Furthermore, the collaboration is “open-ended and will continue as long as it’s successful,” Mundin says, adding, “One of the challenges with the ubiquitin field is the chemistry. This is similar to the situation in the kinase field a number of years ago. As with the kinase area, we are convinced that the chemistry is possible and that it will open up many new opportunities for points of therapeutic intervention across multiple therapeutic areas. Part of our strategy at Ubiquigent is to collaborate with groups that we feel have the potential to tackle this challenge so we can combine their chemistry with our biology, thus our collaboration with Cyclofluidic.”

 

Mundin anticipates they will be able to start screening compounds later this year.

 

“Currently we don’t have any particular therapeutic focus, but as and when compounds start to emerge, we will be looking to take them into therapeutically relevant assay systems and models either prior to or part of our commercialization strategy,” he notes.

 

Dave Parry, chief operating officer of Cyclofluidic, states: “We are excited by the opportunity to demonstrate the advantages of our CyclOps platform in accelerating discovery to this rapidly evolving area of biology, which has been made possible through access to Ubiquigent’s leading expertise in the field.”

 

“The main focus for the collaboration is to generate new chemistry libraries for ubiquitin targets which will aid the research community in providing tools and leads to continue to develop this important emerging area of disease biology,” Parry says.

 

In October 2008, Cyclofluidic, a breakthrough technology company, was established with the aim of significantly accelerating the drug discovery process by allowing researchers to test a greater range of potential new medicines in a shorter time.
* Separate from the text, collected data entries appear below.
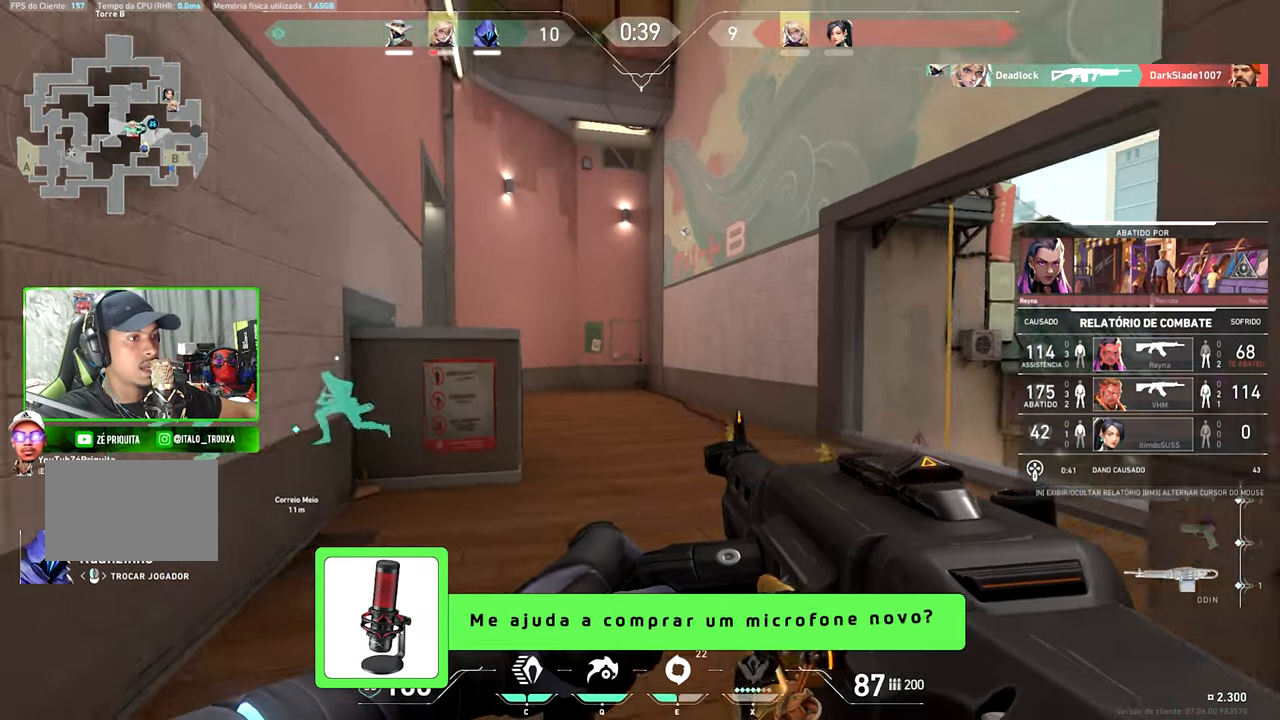
{"keys": ["v"], "mouse": [], "mouse_move": "still", "events": []}
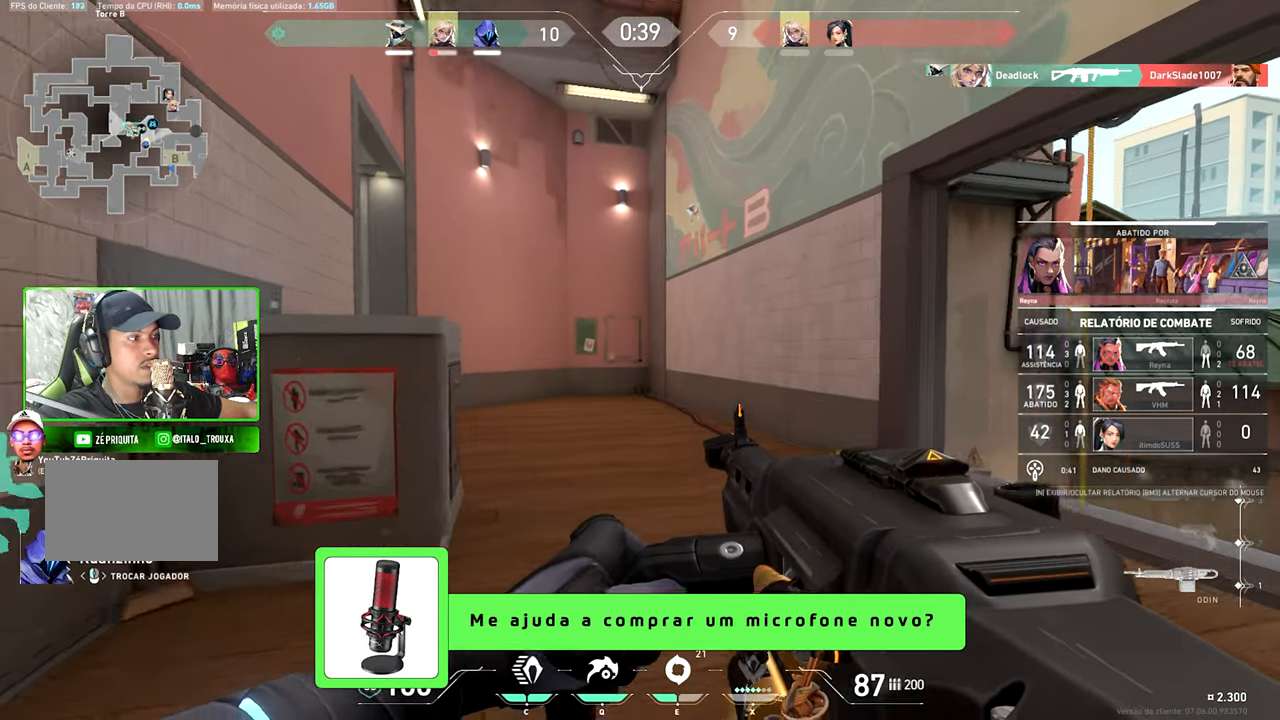
{"keys": ["v"], "mouse": [], "mouse_move": "still", "events": []}
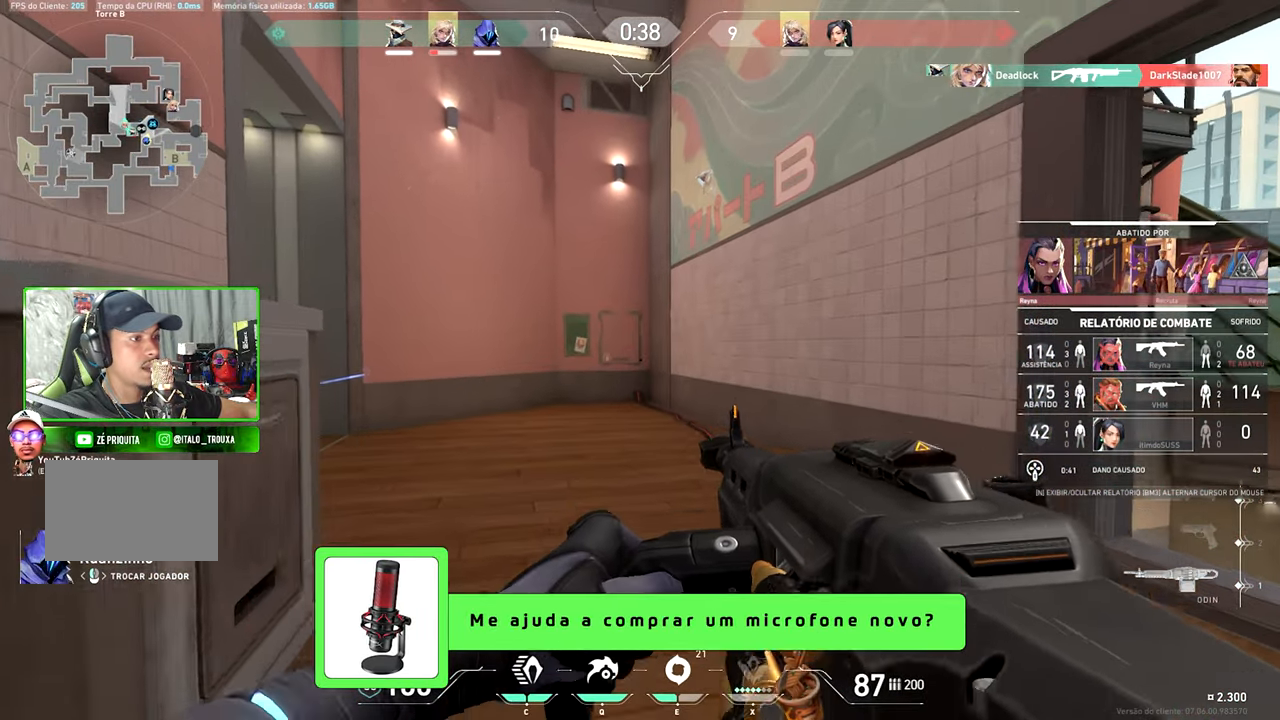
{"keys": ["v"], "mouse": [], "mouse_move": "still", "events": []}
The UK government’s Innovate UK agency, then called the Technology Strategy Board, helped facilitate this innovative arrangement between Pfizer and UCB and will continue to support Cyclofluidic by co-funding its R&D. The aim of Cyclofluidic is to develop technologies that automate and integrate processes known as flow chemistry and flow biology to help pharmaceutical companies shorten timelines in drug development.

 

In late 2014, Ubiquigent struck a deal not unlike the one with Cyclofluidic with the Drug Discovery Unit (DDU) of the University of Dundee to develop and market new ubiquitin system-targeted compound libraries aimed at discovering potent and selective therapeutics across such areas as cancer, cardiovascular and metabolic, neurological and musculoskeletal and infection and immunity. Under the terms of the agreement, Ubiquigent and the DDU will design, develop and characterize small-molecule compound libraries targeting the intracellular proteins of the ubiquitin system to provide a valuable source of novel targeted libraries to unlock new medicinal chemistry opportunities.